▸ ABOUT THIS TASK
Transcribe the records exactly from the line with "- swab [104,515,186,579]" to the end, both included.

▸ GIVEN INFORMATION
-*-*-

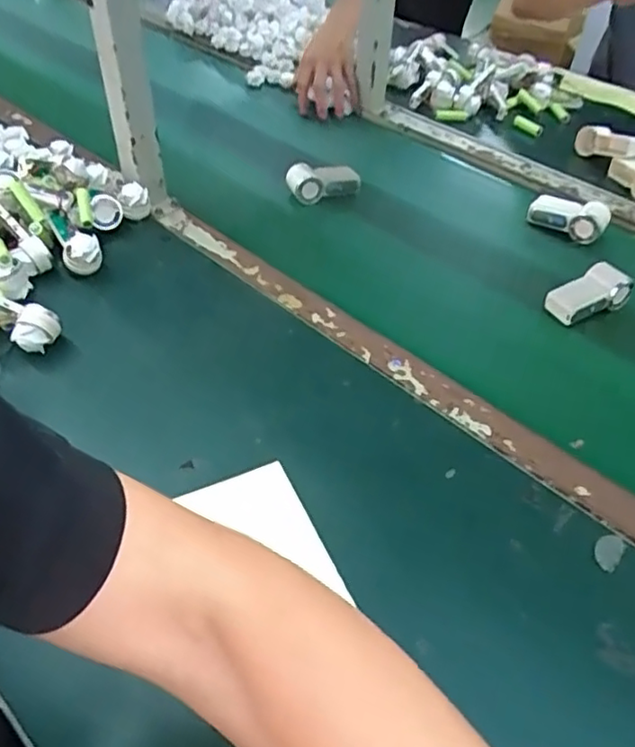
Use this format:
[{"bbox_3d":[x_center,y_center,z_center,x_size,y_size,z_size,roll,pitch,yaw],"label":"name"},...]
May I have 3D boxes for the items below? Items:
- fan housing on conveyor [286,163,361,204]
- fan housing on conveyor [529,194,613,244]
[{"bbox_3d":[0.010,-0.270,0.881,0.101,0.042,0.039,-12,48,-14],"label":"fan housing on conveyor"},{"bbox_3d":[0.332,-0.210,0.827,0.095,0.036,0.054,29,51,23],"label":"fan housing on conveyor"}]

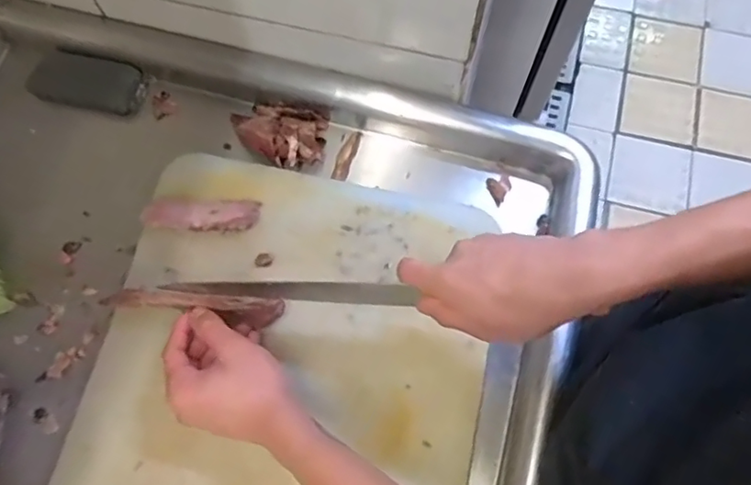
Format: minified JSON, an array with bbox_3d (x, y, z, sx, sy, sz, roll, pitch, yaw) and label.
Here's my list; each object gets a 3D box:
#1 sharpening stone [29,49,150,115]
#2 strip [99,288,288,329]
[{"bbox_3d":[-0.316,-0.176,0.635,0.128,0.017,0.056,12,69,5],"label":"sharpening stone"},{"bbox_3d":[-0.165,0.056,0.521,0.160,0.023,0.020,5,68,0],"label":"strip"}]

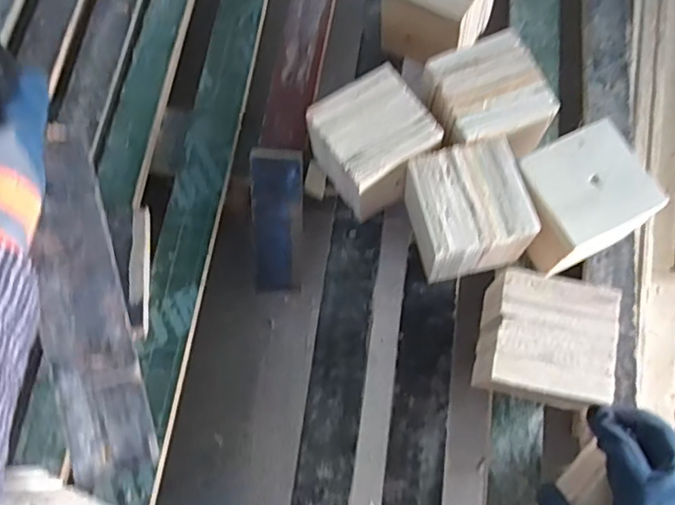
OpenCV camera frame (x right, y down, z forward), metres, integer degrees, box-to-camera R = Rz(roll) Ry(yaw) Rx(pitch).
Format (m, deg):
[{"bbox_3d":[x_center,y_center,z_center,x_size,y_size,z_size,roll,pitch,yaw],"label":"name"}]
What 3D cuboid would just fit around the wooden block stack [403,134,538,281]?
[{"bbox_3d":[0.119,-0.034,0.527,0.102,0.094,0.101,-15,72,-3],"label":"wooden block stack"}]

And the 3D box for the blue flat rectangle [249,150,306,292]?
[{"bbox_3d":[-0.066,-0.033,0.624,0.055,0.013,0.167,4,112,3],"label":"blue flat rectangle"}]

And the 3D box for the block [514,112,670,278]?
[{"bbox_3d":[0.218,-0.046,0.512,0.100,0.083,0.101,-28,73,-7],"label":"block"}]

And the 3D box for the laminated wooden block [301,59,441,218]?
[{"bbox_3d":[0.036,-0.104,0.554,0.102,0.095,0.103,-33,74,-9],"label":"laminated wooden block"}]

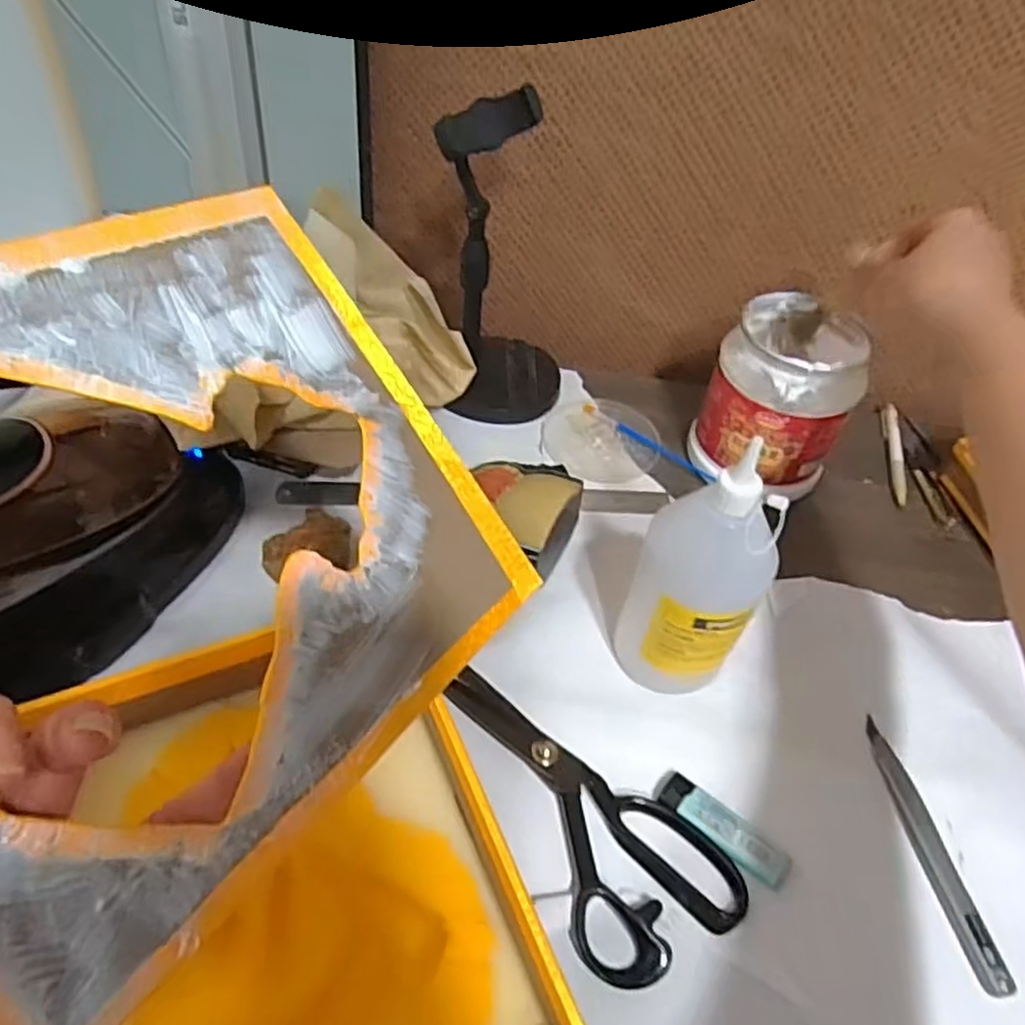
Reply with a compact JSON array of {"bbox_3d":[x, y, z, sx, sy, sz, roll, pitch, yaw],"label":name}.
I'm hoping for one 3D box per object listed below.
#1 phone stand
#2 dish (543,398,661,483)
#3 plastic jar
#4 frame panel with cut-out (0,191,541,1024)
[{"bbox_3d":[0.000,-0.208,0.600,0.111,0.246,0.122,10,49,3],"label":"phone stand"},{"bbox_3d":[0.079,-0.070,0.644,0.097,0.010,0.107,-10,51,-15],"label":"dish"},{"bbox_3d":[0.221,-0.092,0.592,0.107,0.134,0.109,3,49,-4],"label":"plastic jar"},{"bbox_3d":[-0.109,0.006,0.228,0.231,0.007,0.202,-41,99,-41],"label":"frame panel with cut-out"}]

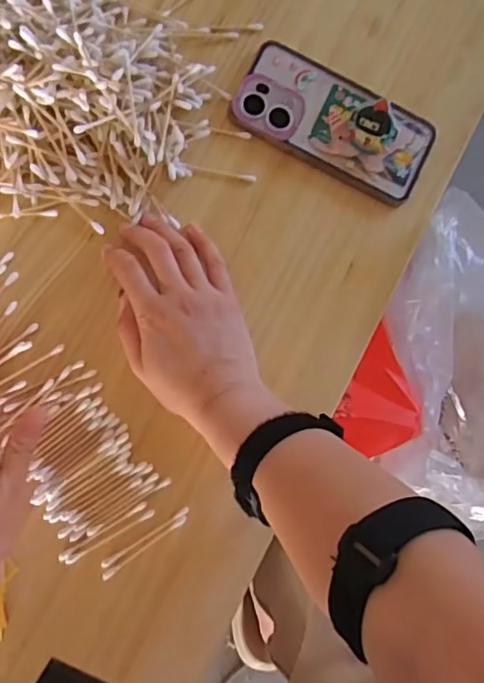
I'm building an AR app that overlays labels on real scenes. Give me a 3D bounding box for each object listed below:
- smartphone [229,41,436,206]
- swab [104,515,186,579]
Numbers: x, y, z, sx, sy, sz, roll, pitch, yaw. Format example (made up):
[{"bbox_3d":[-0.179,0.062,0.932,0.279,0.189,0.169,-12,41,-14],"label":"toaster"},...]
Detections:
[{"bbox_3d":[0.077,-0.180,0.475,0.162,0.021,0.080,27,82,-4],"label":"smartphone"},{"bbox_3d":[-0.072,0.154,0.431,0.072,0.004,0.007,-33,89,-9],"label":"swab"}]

-*-*-

▸ SOLUTION
- swab [104,515,186,579]
Numbers: x, y, z, sx, sy, sz, roll, pitch, yaw. Format example (made up):
[{"bbox_3d":[-0.179,0.062,0.932,0.279,0.189,0.169,-12,41,-14],"label":"toaster"},...]
Detections:
[{"bbox_3d":[0.077,-0.180,0.475,0.162,0.021,0.080,27,82,-4],"label":"smartphone"},{"bbox_3d":[-0.072,0.154,0.431,0.072,0.004,0.007,-33,89,-9],"label":"swab"}]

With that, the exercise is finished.